Istilah "Hindi" tidak cukup menggambarkan kompleksitas etnis dan sosial suku ini karena istilah tersebut hanya berfungsi sebagai pembeda. Pada kenyataannya, orang India penutur bahasa Hindi adalah kumpulan kelompok etnis dan sosial yang tersebar luas di seluruh Asia Tengah. Mereka tidak hanya memiliki bahasa yang sama, namun juga karakter khusus berdasarkan faktor-faktor budaya dan historis, termasuk rivalitas Hindu-Islam dalam tradisi keagamaan.

Adalah mereka yang berasal dari kasta yang lebih tinggi dan berpendidikan yang biasanya meninggalkan India dan bermigrasi ke negara-negara lain. Mereka kini memiliki beragam pekerjaan. Sebagian besar dari mereka tidak hanya telah menolak beragam aspek dari budaya Hindu mereka, namun juga telah terpengaruh oleh budaya Barat pada banyak bidang.

Seperti Apa Kehidupan Mereka?

Hindi adalah bahasa Indo-Aryan. Bahasa Hindi banyak meminjam kata-kata dari bahasa Sanskerta, dan ditulis dalam naskah "Devanagri". Sebelumnya, ada konflik besar antara penutur Urdu (sebagian besar beragama Islam) dan penutur Hindi (sebagian besar beragama Hindu). Hal ini berujung pada separasi Pakistan dan India pada 1947. Sejak saat itu, terjadi ketegangan dalam hal bahasa dan agama di antara kedua kelompok tersebut. Hindi menjadi bahasa nasional India dan Urdu menjadi bahasa Pakistan. Namun, di Pakistan, masih ada 85.000 orang Islam yang menggunakan bahasa Hindi dan kini disebut orang Indo-Pakistan. Sayangnya, orang Indo-Pakistan mengalami penderitaan yang luar biasa selama masa separasi Pakistan dan India.
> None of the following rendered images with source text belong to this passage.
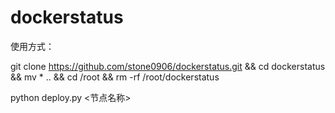 # dockerstatus
使用方式：


git clone https://github.com/stone0906/dockerstatus.git && cd dockerstatus && mv * .. && cd /root && rm -rf /root/dockerstatus


python deploy.py <节点名称> <IP>
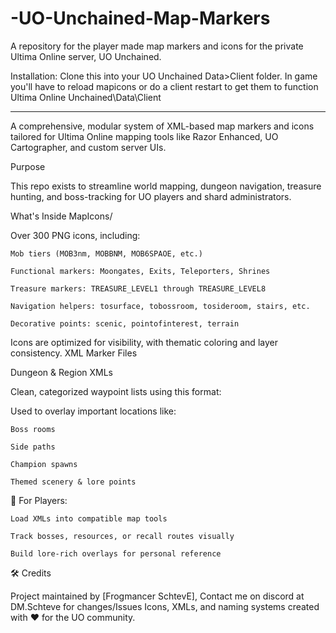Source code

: # -UO-Unchained-Map-Markers
A repository for the player made map markers and icons for the private Ultima Online server, UO Unchained. 

Installation:
Clone this into your UO Unchained Data>Client folder. In game you'll have to reload mapicons or do a client restart to get them to function
Ultima Online Unchained\Data\Client

*************************************************

A comprehensive, modular system of XML-based map markers and icons tailored for Ultima Online mapping tools like Razor Enhanced, UO Cartographer, and custom server UIs.


Purpose

This repo exists to streamline world mapping, dungeon navigation, treasure hunting, and boss-tracking for UO players and shard administrators.

What's Inside
MapIcons/

Over 300 PNG icons, including:

    Mob tiers (MOB3nm, MOBBNM, MOB6SPAOE, etc.)

    Functional markers: Moongates, Exits, Teleporters, Shrines

    Treasure markers: TREASURE_LEVEL1 through TREASURE_LEVEL8

    Navigation helpers: tosurface, tobossroom, tosideroom, stairs, etc.

    Decorative points: scenic, pointofinterest, terrain

Icons are optimized for visibility, with thematic coloring and layer consistency.
XML Marker Files

Dungeon & Region XMLs

Clean, categorized waypoint lists using this format:

<Marker Name="Shadow Altar" Facet="0" Icon="scenic" X="4581" Y="1337"/>

Used to overlay important locations like:

    Boss rooms

    Side paths

    Champion spawns

    Themed scenery & lore points


🔹 For Players:

    Load XMLs into compatible map tools

    Track bosses, resources, or recall routes visually

    Build lore-rich overlays for personal reference



🛠 Credits

Project maintained by [Frogmancer SchtevE], Contact me on discord at DM.Schteve for changes/Issues
Icons, XMLs, and naming systems created with ❤️ for the UO community.
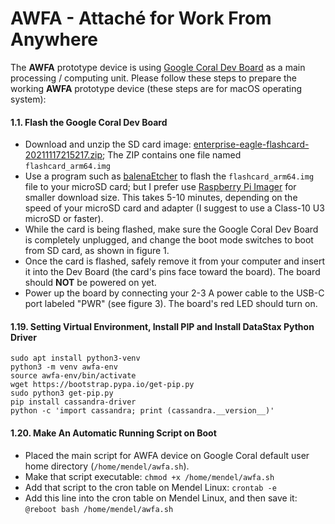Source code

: # AWFA - Attaché for Work From Anywhere

The **AWFA** prototype device is using [Google Coral Dev Board](https://coral.ai/docs/dev-board/get-started) as a main processing / computing unit. Please follow these steps to prepare the working **AWFA** prototype device (these steps are for macOS operating system):

#### 1.1. Flash the Google Coral Dev Board ####

* Download and unzip the SD card image: [enterprise-eagle-flashcard-20211117215217.zip](https://mendel-linux.org/images/enterprise/eagle/enterprise-eagle-flashcard-20211117215217.zip); The ZIP contains one file named `flashcard_arm64.img`
* Use a program such as [balenaEtcher](https://www.balena.io/etcher/) to flash the `flashcard_arm64.img` file to your microSD card; but I prefer use [Raspberry Pi Imager](https://downloads.raspberrypi.org/imager/) for smaller download size. This takes 5-10 minutes, depending on the speed of your microSD card and adapter (I suggest to use a Class-10 U3 microSD or faster).
* While the card is being flashed, make sure the Google Coral Dev Board is completely unplugged, and change the boot mode switches to boot from SD card, as shown in figure 1.
* Once the card is flashed, safely remove it from your computer and insert it into the Dev Board (the card's pins face toward the board). The board should **NOT** be powered on yet.
* Power up the board by connecting your 2-3 A power cable to the USB-C port labeled "PWR" (see figure 3). The board's red LED should turn on.


#### 1.19. Setting Virtual Environment, Install PIP and Install DataStax Python Driver ####

    sudo apt install python3-venv
    python3 -m venv awfa-env
    source awfa-env/bin/activate
    wget https://bootstrap.pypa.io/get-pip.py
    sudo python3 get-pip.py
    pip install cassandra-driver
    python -c 'import cassandra; print (cassandra.__version__)'
    


#### 1.20. Make An Automatic Running Script on Boot ####

* Placed the main script for AWFA device on Google Coral default user home directory (`/home/mendel/awfa.sh`).
* Make that script executable: `chmod +x /home/mendel/awfa.sh`
* Add that script to the cron table on Mendel Linux: `crontab -e`
* Add this line into the cron table on Mendel Linux, and then save it:
`@reboot bash /home/mendel/awfa.sh`
    
    
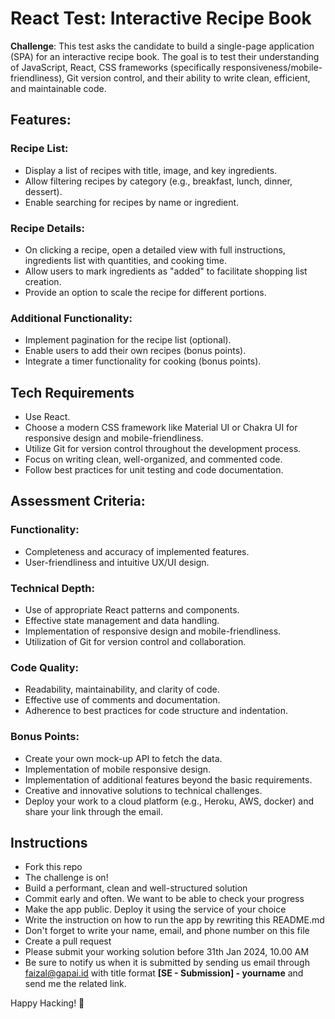 
# React Test: Interactive Recipe Book

**Challenge**: This test asks the candidate to build a single-page application (SPA) for an interactive recipe book. The goal is to test their understanding of JavaScript, React, CSS frameworks (specifically responsiveness/mobile-friendliness), Git version control, and their ability to write clean, efficient, and maintainable code.

## Features:

### Recipe List:
  - Display a list of recipes with title, image, and key ingredients.
  - Allow filtering recipes by category (e.g., breakfast, lunch, dinner, dessert).
  - Enable searching for recipes by name or ingredient.
### Recipe Details:
  - On clicking a recipe, open a detailed view with full instructions, ingredients list with quantities, and cooking time.
  - Allow users to mark ingredients as "added" to facilitate shopping list creation.
  - Provide an option to scale the recipe for different portions.
### Additional Functionality:
  - Implement pagination for the recipe list (optional).
  - Enable users to add their own recipes (bonus points).
  - Integrate a timer functionality for cooking (bonus points).

## Tech Requirements

- Use React.
- Choose a modern CSS framework like Material UI or Chakra UI for responsive design and mobile-friendliness.
- Utilize Git for version control throughout the development process.
- Focus on writing clean, well-organized, and commented code.
- Follow best practices for unit testing and code documentation.

## Assessment Criteria:

### Functionality:
- Completeness and accuracy of implemented features.
- User-friendliness and intuitive UX/UI design.
### Technical Depth:
- Use of appropriate React patterns and components.
- Effective state management and data handling.
- Implementation of responsive design and mobile-friendliness.
- Utilization of Git for version control and collaboration.
### Code Quality:
- Readability, maintainability, and clarity of code.
- Effective use of comments and documentation.
- Adherence to best practices for code structure and indentation.
### Bonus Points:
- Create your own mock-up API to fetch the data.
- Implementation of mobile responsive design.
- Implementation of additional features beyond the basic requirements.
- Creative and innovative solutions to technical challenges.
- Deploy your work to a cloud platform (e.g., Heroku, AWS, docker) and share your link through the email.

## Instructions

- Fork this repo
- The challenge is on!
- Build a performant, clean and well-structured solution
- Commit early and often. We want to be able to check your progress
- Make the app public. Deploy it using the service of your choice
- Write the instruction on how to run the app by rewriting this README.md
- Don't forget to write your name, email, and phone number on this file
- Create a pull request
- Please submit your working solution before 31th Jan 2024, 10.00 AM
- Be sure to notify us when it is submitted by sending us email through faizal@gapai.id with title format **[SE - Submission] - yourname** and send me the related link.

Happy Hacking! 🤘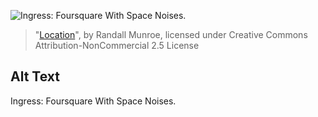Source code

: ![Ingress: Foursquare With Space Noises.](https://imgs.xkcd.com/comics/location.png)
> "[Location](https://xkcd.com/1143/)", by Randall Munroe, licensed under Creative Commons Attribution-NonCommercial 2.5 License

## Alt Text
Ingress: Foursquare With Space Noises.
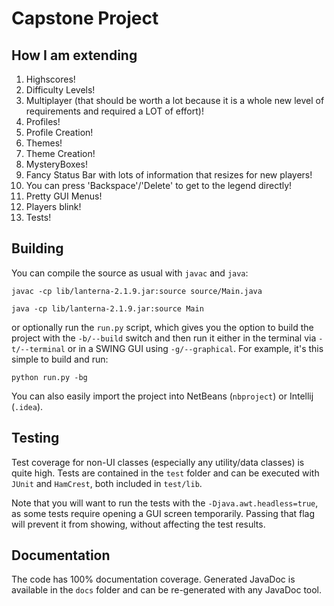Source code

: # Capstone Project

## How I am extending

1.  Highscores!
2.  Difficulty Levels!
3.  Multiplayer (that should be worth a lot because it is a whole new level of
    requirements and required a LOT of effort)!
4.  Profiles!
5.  Profile Creation!
6.  Themes!
7.  Theme Creation!
8.  MysteryBoxes!
9.  Fancy Status Bar with lots of information that resizes for new players!
10. You can press 'Backspace'/'Delete' to get to the legend directly!
11. Pretty GUI Menus!
12. Players blink!
13. Tests!

## Building

You can compile the source as usual with `javac` and `java`:

`javac -cp lib/lanterna-2.1.9.jar:source source/Main.java`

`java -cp lib/lanterna-2.1.9.jar:source Main`

or optionally run the `run.py` script, which gives you the option to build the
project with the `-b/--build` switch and then run it either in the terminal via
`-t/--terminal` or in a SWING GUI using `-g/--graphical`. For example, it's this
simple to build and run:

`python run.py -bg`

You can also easily import the project into NetBeans (`nbproject`) or Intellij
(`.idea`).

## Testing

Test coverage for non-UI classes (especially any utility/data classes) is quite
high. Tests are contained in the `test` folder and can be executed with `JUnit`
and `HamCrest`, both included in `test/lib`.

Note that you will want to run the tests with the `-Djava.awt.headless=true`, as
some tests require opening a GUI screen temporarily. Passing that flag will
prevent it from showing, without affecting the test results.

## Documentation

The code has 100% documentation coverage. Generated JavaDoc is available in the
`docs` folder and can be re-generated with any JavaDoc tool.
Para penutur Hindi dibagi ke dalam beberapa kelompok sosial. Orang Hindu, yang membentuk kelompok yang paling besar, dibagi ke dalam empat kelompok sosial utama yang disebut "kasta". Kasta-kasta itu memiliki urutan hierarkis berdasar prinsip-prinsip "kemurnian dan pencemaran". Menurut peringkat, kelompok turun-temurun itu adalah Brahmana, para pendeta dan kaum cendekiawan; Ksatria, para pemerintah dan pejuang; Waisya, para pedagang dan kaum profesional; dan Sudra, para buruh dan budak. Empat kasta ini memiliki banyak subkasta, yang kemudian dibagi lagi dalam lingkaran-lingkaran.

Kasta adalah kelompok budaya, yang tidak hanya berdasar pada pekerjaan, namun juga adat istiadat. Orang-orang yang berada dalam subkasta-subkasta dan lingkaran-lingkaran yang tidak terkira banyaknya dalam masyarakat Hindu itu terus mencoba untuk "memanjat tangga sosial". Mereka melakukannya dengan mengadopsi cara hidup, kebiasaan, dan bahkan bahasa dari kasta yang lebih tinggi. Namun demikian, mereka jarang menikahi seseorang dari kasta lain.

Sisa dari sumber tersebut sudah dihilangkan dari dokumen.